Why do dreams fade so fast from memory?

Ona side note: the greatest dream I iver had involved Nazis, Van Halen (minus a lead singer), vampire bats, laser guns, ice hockey involving people in business suits, and a game of basketball played for charity in my neighbor’s driveway using three small potatoes as the ball and a milk crate as the hoop. It was just me against Van Halen…and yes, I won.

i often remember my dreams, and sometimes have the same or a very similar dream years apart.
I put them away in my mind but then sometimes a few years down the track will wake up and instantly remember this dream and when i had it last. There are about 2 or 3 that i have on rotation.

Sometimes i know i am dreaming and in several dreams i have had a conversation with the person in my dream. last time i was arguing with my other half in my dream, and i just said, whatever its just a dream, then laughed for ages in my dream, and had more control over my dream, but it only lasted a short while and the knowledge I am dreaming usually is enough for me to shake myself out of sleep because it is such a profound and amazing experience.

My ex-grilfriend use to always be able to know when she was dreaming and at the time would then try to do things like fly in her dream because she could basically do whatever she wanted.

We never and i never have used a mind altering drug like acid, so its not that.

I never have problems remembering my dreams in fairly good detail, but i always had a good imagination and would often write stories and thoughts down from as long as i can remember so maybe that trained me to remember them.

Zaphod

Congratulations. You have successfully experience what sounds to me like high level lucidity. There are many techniques that can be used to prolong the experience. It just takes practice and some self-control.

Sounds like she’s got the hang of it! :slight_smile:

Of course not. Its called lucid dreaming and its perfectly natural and utterly fascinating.

My dreams are rarely vague and disjointed. Or that is to say–every single morning I wake up with a memory of some sort of epic dream. They ahve storylines and plot. Multiple POVS. (I can switch back and forth from first to third) and usually semi-pornographic. I usually consciously choose to remember a dream or not. (Last night’s didn’t do much for me, though I still have flashes. A few nights ago I had an extremly interesting dream involving Spike, and I still remember it quite vividly). Sometimes I have memories that I can’t tell if they really happened or just something I dreamed…
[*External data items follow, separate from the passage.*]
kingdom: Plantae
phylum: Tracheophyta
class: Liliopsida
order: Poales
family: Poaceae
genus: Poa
Something weird is that sometimes i’ll be in the middle of a dream, and a song will start playing. Sometimes its part of the dream, sometimes just in the background, but when i wake up i’ll realize that it is a song from the cd that is playing on my stereo that i fall asleep to.
Also, sometimes my body will be in a position in a dream, like my arms sticking out or something, and when i wake up, for a few seconds i will be paralyzed in that position, unable to move at all.
I also get after images, people standing in my doorway, dark figures and stuff that look very real.
I have slight insomnia though, and get terrible sleep, so that might explain some of that.

also, for those of you who have ‘epic dreams’ how long are they usually? A couple of times i’ll have a dream like that that seems to last for weeks. When i awaken it feel s like i have actually been gone that long. weird.

Y’all should see the movie Waking Life. The entire movie is basically someone trying to decide whether they are dreaming or not.

One character said that a good technique for deciding if you’re in a dream it to flick a light switch. In a dream, they won’t work–you can’t turn the lights on and off.

Another method is to try reading something. From a distance, books look like they have printing on them, but when you pick them up, the words turn to gibberish.

Anyways…these are the writer’s theories. My own personal dream experieces disproves both of them…YMMV…

Our dreams don’t last because we’re not in the Matrix when we’re dreaming and the aliens don’t want us to find out.

Mr. Frink

Those techniques you mention are known in the lucid dreaming world as “reality checks”. Different methods work for different people. The lightswitch method does not work for me, the reading method does (for many, many people reading in dreams is impossible). My preferred technique is to look at my digital watch and see how the seconds are counting up. In a dream they’ll be all jumbled up and random.